On a 64 KB data block, a custom peripheral with DMA can be about 500x faster than pure software bitwise CRC. Performance gains from DMA increase with larger data blocks because DMA setup overhead is small relative to its high transfer rate. For small data lengths, DMA may not be worthwhile.

The implementations discussed here for CRC-CCITT (16-bit polynomial) were realized on a Nios processor inside an Altera Stratix FPGA. Performance comparisons across data sizes and approximate FPGA resource usage (memory or logic cells) illustrate that more hardware resources generally yield higher speed. This is a trade of hardware resources for performance.

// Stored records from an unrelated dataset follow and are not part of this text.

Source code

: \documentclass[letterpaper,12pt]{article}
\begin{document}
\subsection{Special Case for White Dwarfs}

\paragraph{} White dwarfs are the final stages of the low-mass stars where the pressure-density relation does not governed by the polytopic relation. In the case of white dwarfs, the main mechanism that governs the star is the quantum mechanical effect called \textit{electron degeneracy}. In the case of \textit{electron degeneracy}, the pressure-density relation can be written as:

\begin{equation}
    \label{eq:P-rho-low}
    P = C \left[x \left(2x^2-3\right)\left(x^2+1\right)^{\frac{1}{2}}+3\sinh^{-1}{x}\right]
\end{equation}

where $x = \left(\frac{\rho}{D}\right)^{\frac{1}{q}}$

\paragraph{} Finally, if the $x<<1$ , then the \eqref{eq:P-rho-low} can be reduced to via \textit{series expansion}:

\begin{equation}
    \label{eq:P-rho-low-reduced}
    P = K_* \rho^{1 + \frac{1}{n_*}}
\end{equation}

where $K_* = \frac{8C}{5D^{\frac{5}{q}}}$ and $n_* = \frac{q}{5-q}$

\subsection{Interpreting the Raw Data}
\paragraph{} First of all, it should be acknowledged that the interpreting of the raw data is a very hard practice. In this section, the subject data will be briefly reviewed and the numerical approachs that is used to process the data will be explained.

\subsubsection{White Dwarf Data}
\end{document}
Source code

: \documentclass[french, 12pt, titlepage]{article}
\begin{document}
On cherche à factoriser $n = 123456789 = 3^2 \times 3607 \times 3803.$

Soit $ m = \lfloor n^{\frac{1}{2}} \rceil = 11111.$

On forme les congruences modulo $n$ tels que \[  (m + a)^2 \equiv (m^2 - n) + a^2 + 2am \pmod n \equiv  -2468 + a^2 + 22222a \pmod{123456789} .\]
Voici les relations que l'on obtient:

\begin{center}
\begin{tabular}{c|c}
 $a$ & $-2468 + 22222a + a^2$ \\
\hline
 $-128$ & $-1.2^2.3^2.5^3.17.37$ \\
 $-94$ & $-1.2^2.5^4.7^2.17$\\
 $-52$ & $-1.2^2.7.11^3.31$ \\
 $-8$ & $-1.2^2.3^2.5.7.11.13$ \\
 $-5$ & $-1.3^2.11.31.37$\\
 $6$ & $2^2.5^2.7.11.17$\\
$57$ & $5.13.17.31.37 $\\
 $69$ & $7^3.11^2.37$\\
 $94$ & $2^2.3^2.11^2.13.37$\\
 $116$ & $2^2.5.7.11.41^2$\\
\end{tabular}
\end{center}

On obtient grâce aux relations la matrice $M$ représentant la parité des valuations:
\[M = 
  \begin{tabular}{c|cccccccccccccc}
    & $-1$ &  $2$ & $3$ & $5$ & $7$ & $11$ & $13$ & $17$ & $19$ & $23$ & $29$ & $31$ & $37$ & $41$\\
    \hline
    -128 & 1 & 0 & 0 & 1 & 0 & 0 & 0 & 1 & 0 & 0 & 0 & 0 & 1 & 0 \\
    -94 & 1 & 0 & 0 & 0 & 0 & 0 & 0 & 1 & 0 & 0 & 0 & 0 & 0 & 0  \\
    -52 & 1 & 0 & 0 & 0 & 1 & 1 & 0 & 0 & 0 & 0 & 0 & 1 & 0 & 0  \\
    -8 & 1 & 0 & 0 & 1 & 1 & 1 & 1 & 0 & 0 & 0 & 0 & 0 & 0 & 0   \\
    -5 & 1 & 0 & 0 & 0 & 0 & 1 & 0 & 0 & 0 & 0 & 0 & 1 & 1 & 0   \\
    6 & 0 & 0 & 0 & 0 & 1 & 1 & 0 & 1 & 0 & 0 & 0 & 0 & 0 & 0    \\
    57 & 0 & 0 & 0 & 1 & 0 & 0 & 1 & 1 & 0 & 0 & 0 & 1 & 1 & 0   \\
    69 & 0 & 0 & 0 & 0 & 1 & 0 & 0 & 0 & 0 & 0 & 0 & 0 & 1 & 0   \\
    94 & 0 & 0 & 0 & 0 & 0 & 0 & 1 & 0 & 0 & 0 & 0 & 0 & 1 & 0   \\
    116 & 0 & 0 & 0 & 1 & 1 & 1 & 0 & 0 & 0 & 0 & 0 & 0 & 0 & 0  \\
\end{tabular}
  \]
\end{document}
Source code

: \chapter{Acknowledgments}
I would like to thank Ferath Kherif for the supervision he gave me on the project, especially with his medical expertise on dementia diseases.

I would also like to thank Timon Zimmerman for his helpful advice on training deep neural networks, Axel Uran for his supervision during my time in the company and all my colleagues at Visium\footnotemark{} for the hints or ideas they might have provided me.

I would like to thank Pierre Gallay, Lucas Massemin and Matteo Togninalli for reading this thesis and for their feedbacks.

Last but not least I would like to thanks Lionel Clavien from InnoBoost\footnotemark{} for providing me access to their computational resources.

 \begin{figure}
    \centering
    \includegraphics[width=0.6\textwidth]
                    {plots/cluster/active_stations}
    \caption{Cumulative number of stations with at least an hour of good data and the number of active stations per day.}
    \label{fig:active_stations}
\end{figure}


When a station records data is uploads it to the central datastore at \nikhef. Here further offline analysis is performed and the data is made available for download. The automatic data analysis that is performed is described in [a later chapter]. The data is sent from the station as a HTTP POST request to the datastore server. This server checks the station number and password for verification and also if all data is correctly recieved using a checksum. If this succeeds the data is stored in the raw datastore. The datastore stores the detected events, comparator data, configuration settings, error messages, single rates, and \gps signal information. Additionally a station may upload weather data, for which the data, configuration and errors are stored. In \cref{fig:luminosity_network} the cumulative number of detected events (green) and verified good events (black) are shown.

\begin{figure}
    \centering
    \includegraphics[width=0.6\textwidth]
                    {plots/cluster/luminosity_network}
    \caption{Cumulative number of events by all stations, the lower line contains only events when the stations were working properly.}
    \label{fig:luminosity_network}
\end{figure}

5. Advantages of FPGA-based Acceleration

With FPGA-based embedded systems, designers do not have to decide early on which modules must be hardware vs software. If extra performance is required mid-design, FPGA logic can accelerate hotspots. Programmable logic can be tailored to the application so only required hardware is used without board-level changes, provided FPGA capacity is sufficient. Designers do not have to switch processors or write assembly to achieve higher performance.

Using a configurable processor within an FPGA gives design flexibility. Each software module can be implemented as a custom instruction or as a hardware peripheral. Adding custom hardware can yield higher performance than off-the-shelf microprocessors.

FPGAs provide abundant resources that configurable processor systems can exploit.

Algorithms can be implemented in software or hardware. For convenience and cost, most operations remain in software unless higher speed is required. Software optimization helps, but sometimes it is insufficient. In such cases, hardware acceleration is an effective option.

FPGAs simplify exchanging software and hardware modules without changing the processor or performing board-level modifications. Designers can balance speed, logic, memory, code size, and cost. FPGAs enable custom embedded systems that add functionality and optimize performance.